A Muslim immigrant has accused the US Border Patrol of serving him pork sandwiches for nearly a week before the Trump administration denied him a green card application.
In 2017, Adnan Asif Parveen submitted a green card application after marrying a US citizen. He didn’t receive a decision from the US Citizenship and Immigration Services until a week after he was detained at a Border Patrol checkpoint in Falfurrias, Texas on Friday 11 January.
Even though Mr Asif had a work permit allowing him to legally work in the US while his green card application was pending, Border Patrol arrested the Pakistani immigrant for six days.
His wife, Jennifer Asif told the HuffPost: “I feel like it’s simply because he’s Muslim.
“All we have tried to do is be a family and be legal. Every step of the way has been completely complicated.
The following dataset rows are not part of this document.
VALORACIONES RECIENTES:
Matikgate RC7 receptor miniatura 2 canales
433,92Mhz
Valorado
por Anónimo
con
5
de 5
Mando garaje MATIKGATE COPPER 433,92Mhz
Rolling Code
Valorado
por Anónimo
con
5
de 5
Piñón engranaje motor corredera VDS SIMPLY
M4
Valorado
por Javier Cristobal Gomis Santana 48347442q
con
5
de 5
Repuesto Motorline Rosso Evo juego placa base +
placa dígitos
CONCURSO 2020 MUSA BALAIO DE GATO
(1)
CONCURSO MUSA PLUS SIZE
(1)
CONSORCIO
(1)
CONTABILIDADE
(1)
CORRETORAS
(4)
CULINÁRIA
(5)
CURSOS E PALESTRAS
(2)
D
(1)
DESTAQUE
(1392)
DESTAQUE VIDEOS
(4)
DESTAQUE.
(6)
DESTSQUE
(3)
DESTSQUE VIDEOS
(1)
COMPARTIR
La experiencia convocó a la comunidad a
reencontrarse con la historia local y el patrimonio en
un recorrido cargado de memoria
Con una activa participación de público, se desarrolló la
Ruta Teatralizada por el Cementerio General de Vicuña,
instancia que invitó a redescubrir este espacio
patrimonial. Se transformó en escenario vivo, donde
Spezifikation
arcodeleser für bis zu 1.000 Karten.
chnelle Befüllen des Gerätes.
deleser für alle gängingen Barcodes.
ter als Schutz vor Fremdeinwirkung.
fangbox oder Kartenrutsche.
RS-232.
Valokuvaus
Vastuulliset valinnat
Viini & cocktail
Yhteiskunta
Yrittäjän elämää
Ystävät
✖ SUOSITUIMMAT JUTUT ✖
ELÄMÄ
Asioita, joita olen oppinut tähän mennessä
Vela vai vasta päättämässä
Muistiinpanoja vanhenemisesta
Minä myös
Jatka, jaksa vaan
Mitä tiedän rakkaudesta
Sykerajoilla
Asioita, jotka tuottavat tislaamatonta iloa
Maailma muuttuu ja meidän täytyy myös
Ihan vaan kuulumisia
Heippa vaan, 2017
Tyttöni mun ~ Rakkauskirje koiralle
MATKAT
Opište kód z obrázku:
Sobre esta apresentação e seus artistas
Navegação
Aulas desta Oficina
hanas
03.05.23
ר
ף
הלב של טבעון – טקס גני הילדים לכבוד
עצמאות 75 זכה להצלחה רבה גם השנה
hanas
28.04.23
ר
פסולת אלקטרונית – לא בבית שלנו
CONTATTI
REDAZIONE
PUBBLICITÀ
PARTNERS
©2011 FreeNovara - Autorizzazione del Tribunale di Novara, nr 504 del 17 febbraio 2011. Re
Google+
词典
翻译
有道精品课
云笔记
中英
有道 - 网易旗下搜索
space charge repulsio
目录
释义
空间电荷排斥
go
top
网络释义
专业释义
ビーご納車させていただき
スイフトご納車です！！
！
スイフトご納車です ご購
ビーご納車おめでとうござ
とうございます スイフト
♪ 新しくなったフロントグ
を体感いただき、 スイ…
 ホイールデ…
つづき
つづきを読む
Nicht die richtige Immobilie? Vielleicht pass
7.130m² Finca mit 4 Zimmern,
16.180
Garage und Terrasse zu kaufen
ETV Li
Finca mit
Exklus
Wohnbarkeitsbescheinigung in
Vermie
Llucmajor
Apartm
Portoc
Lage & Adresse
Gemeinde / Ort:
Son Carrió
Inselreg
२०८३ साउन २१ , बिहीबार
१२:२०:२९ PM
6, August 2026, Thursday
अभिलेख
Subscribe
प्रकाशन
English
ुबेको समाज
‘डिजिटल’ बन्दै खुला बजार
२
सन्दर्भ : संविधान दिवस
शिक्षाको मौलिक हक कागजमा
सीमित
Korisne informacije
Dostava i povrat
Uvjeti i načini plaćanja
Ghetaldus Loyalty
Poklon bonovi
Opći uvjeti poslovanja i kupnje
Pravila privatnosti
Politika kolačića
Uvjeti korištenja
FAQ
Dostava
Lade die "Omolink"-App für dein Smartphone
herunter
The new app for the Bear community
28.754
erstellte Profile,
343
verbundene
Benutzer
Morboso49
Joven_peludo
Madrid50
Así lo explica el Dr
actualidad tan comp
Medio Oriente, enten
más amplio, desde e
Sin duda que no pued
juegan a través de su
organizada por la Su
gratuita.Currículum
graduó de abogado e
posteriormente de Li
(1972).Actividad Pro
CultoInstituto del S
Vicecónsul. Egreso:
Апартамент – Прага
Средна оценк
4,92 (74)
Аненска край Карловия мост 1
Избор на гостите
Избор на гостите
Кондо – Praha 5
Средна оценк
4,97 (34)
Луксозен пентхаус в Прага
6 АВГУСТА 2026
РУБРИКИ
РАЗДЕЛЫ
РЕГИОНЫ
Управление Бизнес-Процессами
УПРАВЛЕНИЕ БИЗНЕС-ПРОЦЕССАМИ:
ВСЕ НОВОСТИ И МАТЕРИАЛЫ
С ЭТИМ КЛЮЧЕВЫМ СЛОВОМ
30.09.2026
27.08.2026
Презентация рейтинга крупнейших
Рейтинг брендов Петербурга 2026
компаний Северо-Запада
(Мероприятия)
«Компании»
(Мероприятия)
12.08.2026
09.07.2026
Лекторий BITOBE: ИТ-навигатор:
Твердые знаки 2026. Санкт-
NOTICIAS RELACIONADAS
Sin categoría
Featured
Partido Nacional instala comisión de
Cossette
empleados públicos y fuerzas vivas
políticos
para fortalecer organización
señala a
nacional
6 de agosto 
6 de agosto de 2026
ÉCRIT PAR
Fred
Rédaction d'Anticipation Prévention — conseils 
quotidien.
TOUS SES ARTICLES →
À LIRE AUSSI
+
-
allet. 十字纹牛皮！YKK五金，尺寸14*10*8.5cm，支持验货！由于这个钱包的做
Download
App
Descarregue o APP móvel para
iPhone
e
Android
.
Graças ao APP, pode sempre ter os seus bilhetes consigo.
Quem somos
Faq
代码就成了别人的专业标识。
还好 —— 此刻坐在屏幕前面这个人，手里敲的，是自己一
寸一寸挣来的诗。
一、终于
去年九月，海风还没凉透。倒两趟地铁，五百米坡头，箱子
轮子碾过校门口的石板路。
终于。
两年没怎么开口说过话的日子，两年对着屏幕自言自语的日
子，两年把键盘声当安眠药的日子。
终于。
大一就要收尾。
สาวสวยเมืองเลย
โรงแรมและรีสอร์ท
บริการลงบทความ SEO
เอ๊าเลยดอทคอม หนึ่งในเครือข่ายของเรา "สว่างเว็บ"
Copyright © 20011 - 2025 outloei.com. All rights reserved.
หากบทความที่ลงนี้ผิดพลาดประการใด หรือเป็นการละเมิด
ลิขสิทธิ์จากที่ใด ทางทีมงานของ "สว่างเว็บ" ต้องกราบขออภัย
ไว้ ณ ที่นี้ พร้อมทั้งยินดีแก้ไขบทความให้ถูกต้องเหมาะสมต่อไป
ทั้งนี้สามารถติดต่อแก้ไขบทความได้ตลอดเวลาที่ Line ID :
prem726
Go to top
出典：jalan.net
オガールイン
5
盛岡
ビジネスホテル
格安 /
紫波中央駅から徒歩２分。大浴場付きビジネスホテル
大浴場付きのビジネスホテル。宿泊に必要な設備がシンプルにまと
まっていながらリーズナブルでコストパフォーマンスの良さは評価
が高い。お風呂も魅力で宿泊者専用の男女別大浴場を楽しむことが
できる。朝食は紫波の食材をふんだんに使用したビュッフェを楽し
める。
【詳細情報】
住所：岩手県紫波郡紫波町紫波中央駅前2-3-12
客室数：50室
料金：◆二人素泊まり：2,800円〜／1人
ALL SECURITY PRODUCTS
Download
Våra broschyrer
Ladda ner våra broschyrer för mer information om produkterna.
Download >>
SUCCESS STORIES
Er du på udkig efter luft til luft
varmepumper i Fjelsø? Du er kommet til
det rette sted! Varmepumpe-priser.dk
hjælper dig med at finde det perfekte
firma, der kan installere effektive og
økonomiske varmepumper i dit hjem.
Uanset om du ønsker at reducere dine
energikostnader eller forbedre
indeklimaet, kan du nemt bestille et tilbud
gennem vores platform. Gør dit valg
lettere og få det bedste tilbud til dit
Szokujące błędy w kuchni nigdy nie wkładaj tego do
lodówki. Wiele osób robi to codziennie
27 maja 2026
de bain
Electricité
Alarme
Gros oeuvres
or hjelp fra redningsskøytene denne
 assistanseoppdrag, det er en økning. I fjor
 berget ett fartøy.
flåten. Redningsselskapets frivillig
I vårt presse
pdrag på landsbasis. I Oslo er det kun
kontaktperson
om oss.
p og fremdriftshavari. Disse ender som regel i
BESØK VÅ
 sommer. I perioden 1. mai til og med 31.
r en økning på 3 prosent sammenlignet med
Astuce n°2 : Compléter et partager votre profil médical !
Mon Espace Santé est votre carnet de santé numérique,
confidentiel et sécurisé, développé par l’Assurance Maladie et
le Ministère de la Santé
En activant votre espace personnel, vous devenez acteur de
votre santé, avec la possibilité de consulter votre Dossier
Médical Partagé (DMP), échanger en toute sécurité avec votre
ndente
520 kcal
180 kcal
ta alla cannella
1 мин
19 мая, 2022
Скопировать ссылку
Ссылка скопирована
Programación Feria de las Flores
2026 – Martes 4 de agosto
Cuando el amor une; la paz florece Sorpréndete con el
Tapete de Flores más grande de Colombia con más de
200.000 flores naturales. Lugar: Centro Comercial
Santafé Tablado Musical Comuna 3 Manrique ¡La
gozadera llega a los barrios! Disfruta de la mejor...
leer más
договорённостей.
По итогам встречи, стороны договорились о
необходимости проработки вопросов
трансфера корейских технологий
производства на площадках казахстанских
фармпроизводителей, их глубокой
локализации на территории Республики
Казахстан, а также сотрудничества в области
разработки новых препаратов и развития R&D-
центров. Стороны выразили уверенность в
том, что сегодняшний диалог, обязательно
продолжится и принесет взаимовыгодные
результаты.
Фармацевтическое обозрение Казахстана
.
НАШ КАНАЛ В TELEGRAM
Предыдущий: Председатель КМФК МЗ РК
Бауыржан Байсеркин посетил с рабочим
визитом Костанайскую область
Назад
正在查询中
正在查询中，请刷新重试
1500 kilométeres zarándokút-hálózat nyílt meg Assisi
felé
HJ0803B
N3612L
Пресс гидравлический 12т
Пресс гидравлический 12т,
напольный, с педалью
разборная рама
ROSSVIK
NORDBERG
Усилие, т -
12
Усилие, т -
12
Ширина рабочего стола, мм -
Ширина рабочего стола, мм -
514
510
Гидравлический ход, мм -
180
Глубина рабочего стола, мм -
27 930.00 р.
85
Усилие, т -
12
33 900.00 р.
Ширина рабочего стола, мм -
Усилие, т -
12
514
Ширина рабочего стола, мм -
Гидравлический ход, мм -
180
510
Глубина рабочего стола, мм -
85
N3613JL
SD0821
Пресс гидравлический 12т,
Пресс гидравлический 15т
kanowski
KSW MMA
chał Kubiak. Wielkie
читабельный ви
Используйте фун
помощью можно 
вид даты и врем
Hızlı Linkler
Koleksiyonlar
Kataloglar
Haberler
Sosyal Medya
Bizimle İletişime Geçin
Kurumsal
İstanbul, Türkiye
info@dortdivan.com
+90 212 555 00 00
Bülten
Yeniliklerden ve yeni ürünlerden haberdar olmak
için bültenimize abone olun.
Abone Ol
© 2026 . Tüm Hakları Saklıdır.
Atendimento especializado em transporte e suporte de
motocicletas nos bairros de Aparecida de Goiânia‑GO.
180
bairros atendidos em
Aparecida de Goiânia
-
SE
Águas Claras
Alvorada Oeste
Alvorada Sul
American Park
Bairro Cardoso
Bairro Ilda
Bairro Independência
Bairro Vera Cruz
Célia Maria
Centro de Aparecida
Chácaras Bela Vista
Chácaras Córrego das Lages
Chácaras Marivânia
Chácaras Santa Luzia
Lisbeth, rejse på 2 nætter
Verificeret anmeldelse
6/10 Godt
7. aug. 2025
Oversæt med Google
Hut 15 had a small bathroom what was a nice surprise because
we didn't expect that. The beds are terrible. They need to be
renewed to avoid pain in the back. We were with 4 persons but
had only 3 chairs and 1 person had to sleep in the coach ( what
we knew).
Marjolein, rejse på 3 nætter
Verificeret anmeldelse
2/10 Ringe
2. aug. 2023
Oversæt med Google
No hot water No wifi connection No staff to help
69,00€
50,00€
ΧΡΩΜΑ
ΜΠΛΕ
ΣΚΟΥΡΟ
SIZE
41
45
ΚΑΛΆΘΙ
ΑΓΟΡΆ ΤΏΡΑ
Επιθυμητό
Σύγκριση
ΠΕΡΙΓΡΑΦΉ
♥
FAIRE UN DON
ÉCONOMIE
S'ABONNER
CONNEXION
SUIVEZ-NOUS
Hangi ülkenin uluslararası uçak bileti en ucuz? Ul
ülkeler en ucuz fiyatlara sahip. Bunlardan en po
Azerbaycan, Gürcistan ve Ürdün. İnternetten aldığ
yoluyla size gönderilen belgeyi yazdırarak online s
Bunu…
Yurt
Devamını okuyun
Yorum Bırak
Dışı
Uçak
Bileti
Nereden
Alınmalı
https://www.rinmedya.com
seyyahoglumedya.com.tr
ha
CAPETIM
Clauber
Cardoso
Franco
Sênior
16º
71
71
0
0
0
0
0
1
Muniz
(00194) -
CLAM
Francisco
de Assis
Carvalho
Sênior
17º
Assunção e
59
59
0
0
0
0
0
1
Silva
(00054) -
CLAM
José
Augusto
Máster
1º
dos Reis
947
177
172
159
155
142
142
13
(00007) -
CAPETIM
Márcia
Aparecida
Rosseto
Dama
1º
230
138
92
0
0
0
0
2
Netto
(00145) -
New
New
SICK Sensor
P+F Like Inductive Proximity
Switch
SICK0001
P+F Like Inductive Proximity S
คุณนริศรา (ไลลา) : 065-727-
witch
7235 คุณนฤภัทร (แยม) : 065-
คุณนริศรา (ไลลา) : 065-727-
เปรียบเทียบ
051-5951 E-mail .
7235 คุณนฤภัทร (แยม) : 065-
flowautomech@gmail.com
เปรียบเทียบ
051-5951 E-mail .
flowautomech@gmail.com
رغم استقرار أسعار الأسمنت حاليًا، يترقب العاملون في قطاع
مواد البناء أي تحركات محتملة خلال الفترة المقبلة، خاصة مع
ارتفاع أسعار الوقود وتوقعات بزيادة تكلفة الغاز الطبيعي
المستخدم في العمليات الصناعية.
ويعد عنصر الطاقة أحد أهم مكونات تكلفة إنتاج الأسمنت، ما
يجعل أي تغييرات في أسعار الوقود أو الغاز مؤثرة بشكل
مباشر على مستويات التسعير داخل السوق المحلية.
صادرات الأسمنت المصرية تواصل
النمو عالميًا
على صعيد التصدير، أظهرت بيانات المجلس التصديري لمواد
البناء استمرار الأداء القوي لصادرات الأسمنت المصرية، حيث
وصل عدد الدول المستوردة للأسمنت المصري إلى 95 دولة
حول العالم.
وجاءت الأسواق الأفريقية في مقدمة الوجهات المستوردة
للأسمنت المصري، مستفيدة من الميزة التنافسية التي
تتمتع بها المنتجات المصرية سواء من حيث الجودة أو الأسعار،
It’s hard not to be discouraged.”
Mr Asif said that while he was in custody, he was given only pork sandwiches every eight hours for six days, which he refused as a Muslim.
Due to the agents not offering any other option, Mr Asif only eat the bread after removing the pork.
Two Immigrations and Customs Enforcement (ICE) also questioned him about alleged terrorism ties and interrogated him about anti-American sentiment at his mosque.
Mr Asif is currently being detained at Port Isabel Detention Centre in South Texas.
Democratic Rep. Grace Meng wrote to the Department of Homeland Security (DHS) to investigate these allegations and for an explanation to why Mr Asif was detained despite having a work permit.
The HuffPost reported that numerous lawyers, including Mr Asif’s attorney Cathy Potter, believe the victim’s religion might have influenced the rejection of his green card application.
A lawsuit in 2012 revealed that USCIS placed extra scrutiny on citizenship, visa and green card applications from nationals of certain Muslim-majority countries, which includes Pakistan.
The agency declined to comment on Mr Asif’s case stating that it does not speak about a person’s application.
The Pakistani national married his wife in 2016, and subsequently filed an application with the USCIS. Within a year, USCIS scheduled an interview with Mr Asif, which is the last stage in the green card application process.
However, USCIS cancelled the interview, stating that they needed more time to carry out background checks. Mr Asif and his spouse chased-up the agency, but did not receive any explanation.
By the time Mr Asif was detained in January 2019, his application had been pending for nearly two years. The USCIS only made their decision on Mr Asif’s green card application after HuffPost published their report on Wednesday 27 February about his treatment by ICE and Border Patrol agents.
Ms Asif received a letter from the agency dated March 1 asking her to visit the USCIS’s office in Ohio to discuss her husband’s application. It did not mention anything about a decision on her husband’s case.
But the day after HuffPost published their piece, Ms Asif received another letter dated February 28, informing her that USCIS had denied her husband’s green card application.
In the letter, it stated that Mr Asif’s application had “significant adverse factors that show discretion should not be exercised in your favour,” citing ICE ordered to remove him on January 17.
It is unclear what will happen to Mr Asif next, but his lawyer has submitted a federal lawsuit last week seeking for his release and intends on taking further legal action in relation to his green card application being rejected.